Parabole du riche et du pauvre Lazare
On retrouve cette opinion dans Maria Valtorta où Jésus conclut: "Cette parabole a un sens si clair qu'il ne faut pas l'expliquer.[2]" Elle n'a pas la structure habituelle en trois parties (annonce du thème, illustration, enseignements), mais une seule: la parabole. Elle a cependant sa pleine justification par le contexte qui la motive: la mort misérable d'un de ses disciples, Jonas, maltraité par un maître particulièrement cruel, Doras.
Les paradoxes soulevés par l'exégèse[modifier | modifier le wikicode]

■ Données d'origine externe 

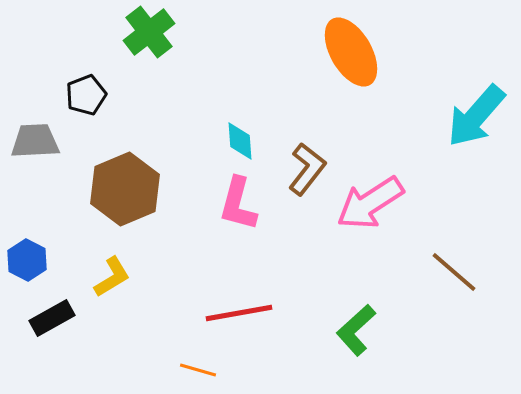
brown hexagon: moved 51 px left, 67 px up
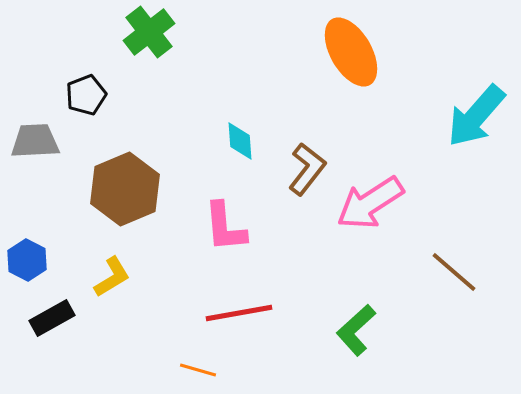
pink L-shape: moved 13 px left, 23 px down; rotated 20 degrees counterclockwise
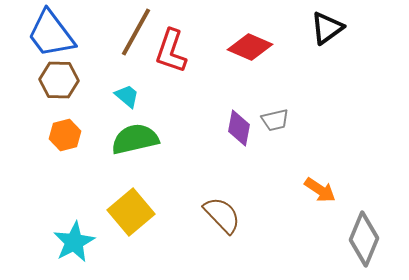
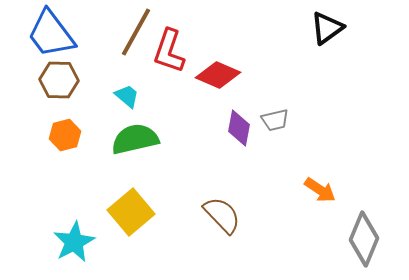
red diamond: moved 32 px left, 28 px down
red L-shape: moved 2 px left
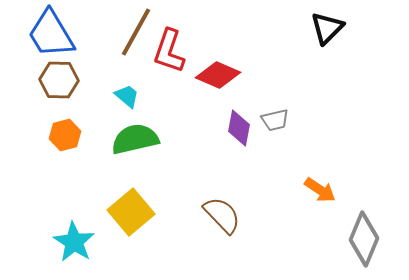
black triangle: rotated 9 degrees counterclockwise
blue trapezoid: rotated 6 degrees clockwise
cyan star: rotated 12 degrees counterclockwise
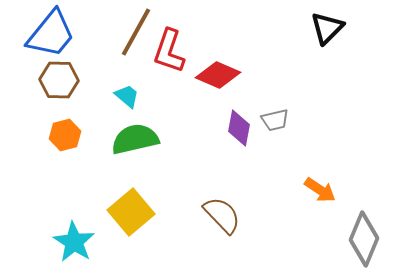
blue trapezoid: rotated 110 degrees counterclockwise
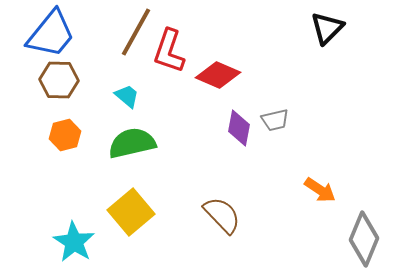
green semicircle: moved 3 px left, 4 px down
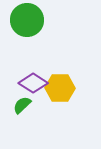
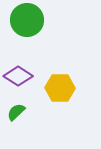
purple diamond: moved 15 px left, 7 px up
green semicircle: moved 6 px left, 7 px down
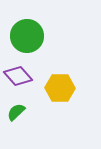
green circle: moved 16 px down
purple diamond: rotated 16 degrees clockwise
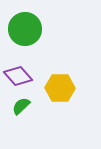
green circle: moved 2 px left, 7 px up
green semicircle: moved 5 px right, 6 px up
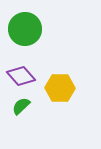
purple diamond: moved 3 px right
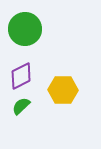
purple diamond: rotated 76 degrees counterclockwise
yellow hexagon: moved 3 px right, 2 px down
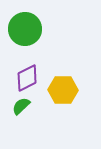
purple diamond: moved 6 px right, 2 px down
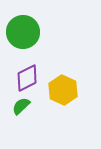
green circle: moved 2 px left, 3 px down
yellow hexagon: rotated 24 degrees clockwise
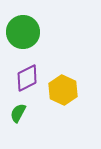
green semicircle: moved 3 px left, 7 px down; rotated 18 degrees counterclockwise
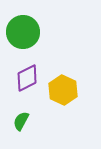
green semicircle: moved 3 px right, 8 px down
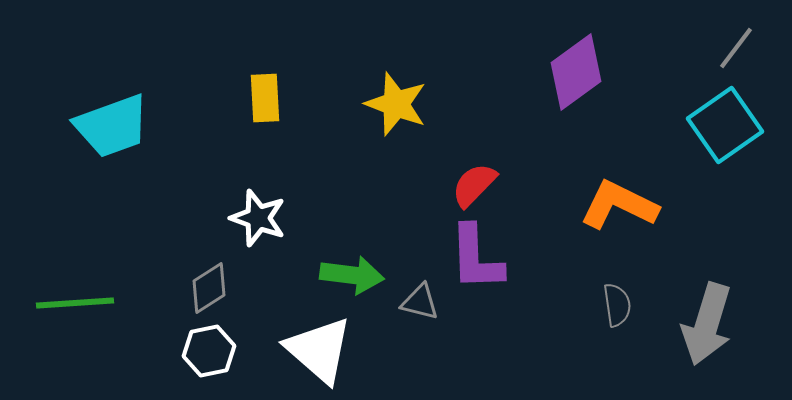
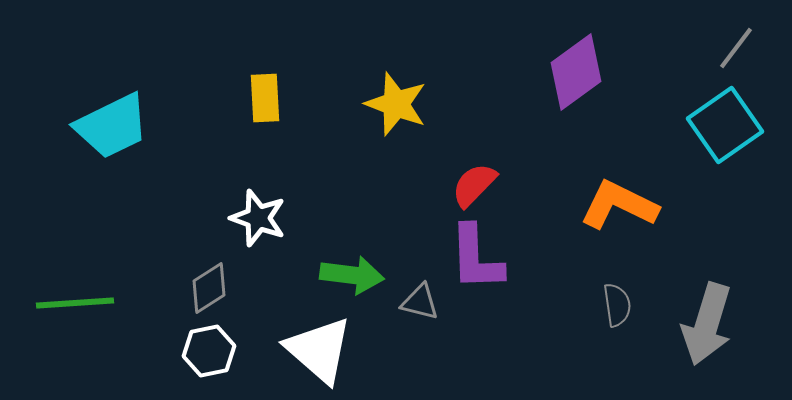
cyan trapezoid: rotated 6 degrees counterclockwise
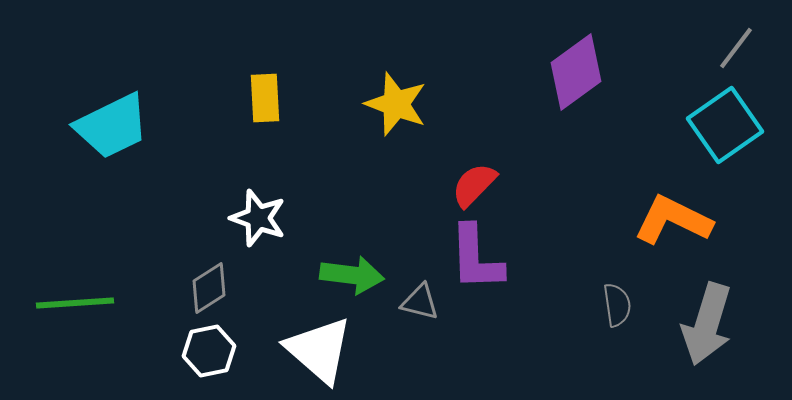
orange L-shape: moved 54 px right, 15 px down
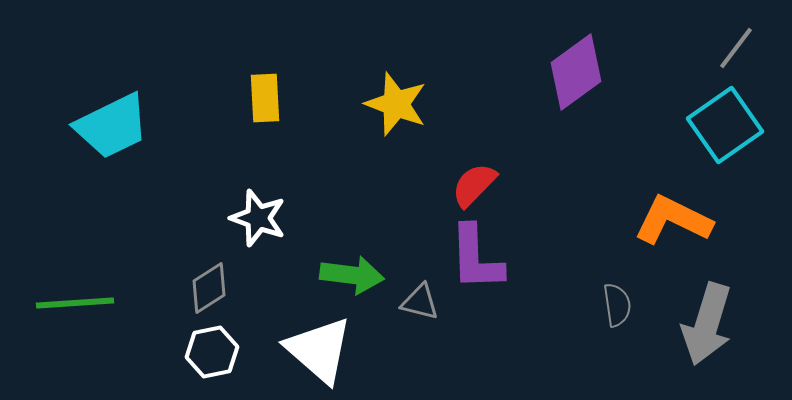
white hexagon: moved 3 px right, 1 px down
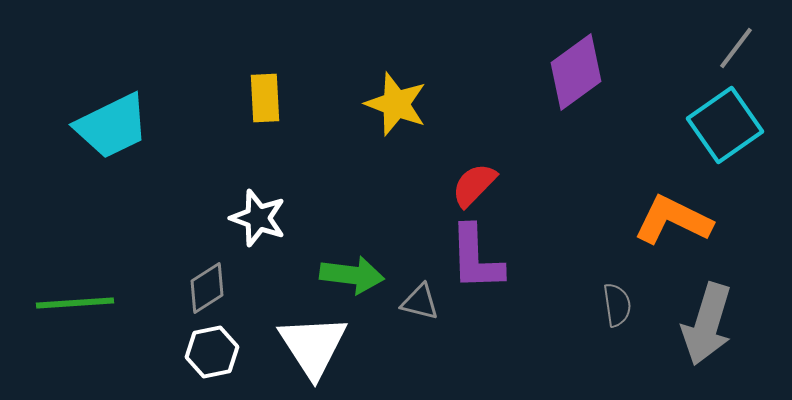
gray diamond: moved 2 px left
white triangle: moved 6 px left, 4 px up; rotated 16 degrees clockwise
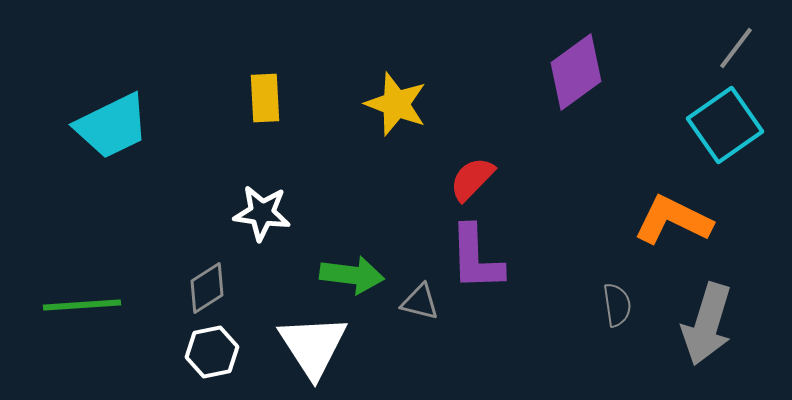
red semicircle: moved 2 px left, 6 px up
white star: moved 4 px right, 5 px up; rotated 12 degrees counterclockwise
green line: moved 7 px right, 2 px down
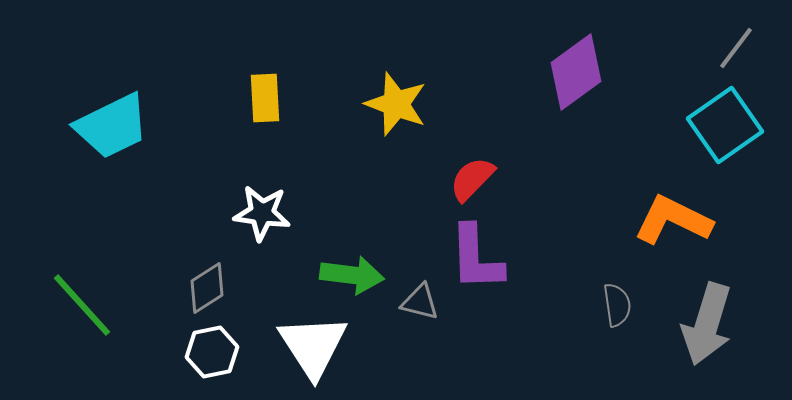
green line: rotated 52 degrees clockwise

La singularité de cette parabole a amené l'exégèse à s'interroger sur plusieurs points:
1. Le genre du texte
La description de l'au-delà et du dialogue avec Abraham est si précise que l'exégèse s'est interrogée sur le caractère allégorique ou pas de cette parabole. Le réalisme de la scène est renforcée par les détails concrets sur la richesse, la mendicité, les souffrances post-mortem, La personnalisation (Lazare) rapportée cinq fois, rajoute à ce sentiment et interroge sur ce choix de prénom. Est-ce un détail réaliste ou un choix théologique délibéré ?
2. Le "sein d’Abraham"
Que représente cette expression[3], absente de l’Ancien Testament ? Certains textes rabbiniques (Midrash sur le Cantique des Cantiques) évoquent un lieu de repos pour les justes près d’Abraham, mais sans décrire une géographie de l’au-delà aussi précise. Dans l'extrait de Luc, le sein d’Abraham est opposé à l’Hadès (séjour des morts), le premier est lieu de félicité, l'autre de souffrance. Un gouffre infranchissable les sépare. À quelle réalité cela correspond-il ? L'évangile de Jean parle du "sein du Père"[4]: quel est le rapport ?
3. La nature du jugement
Le riche souffre dès sa mort (verset 23: "Au séjour des morts, il était en proie à la torture"). Il n'est pas fait mention d’un tribunal final. La parabole décrit-elle un état intermédiaire (avant la résurrection des morts) ou le jugement final ? Contrairement à Daniel 12,2 ou Jean 5,28-29, aucun renouveau corporel n’est évoqué. Certains y voient le pendant de l'état de béatitude immédiate du bon larron: "Aujourd’hui, tu seras avec moi en paradis" (Luc 23,43), d’autres une contradiction avec Paul (1 Corinthiens 15,52).
4. La richesse
Le texte ne mentionne aucun péché du riche autre que son insensibilité: "il festoyait somptueusement chaque jour" alors que Lazare désirait "se rassasier des miettes" (Luc 16,19 et 21). Abraham était "extrêmement riche" (Genèse 13,2) et Job est récompensé par la richesse (Job 42,12-13). Pour quel motif est donc condamné le riche ?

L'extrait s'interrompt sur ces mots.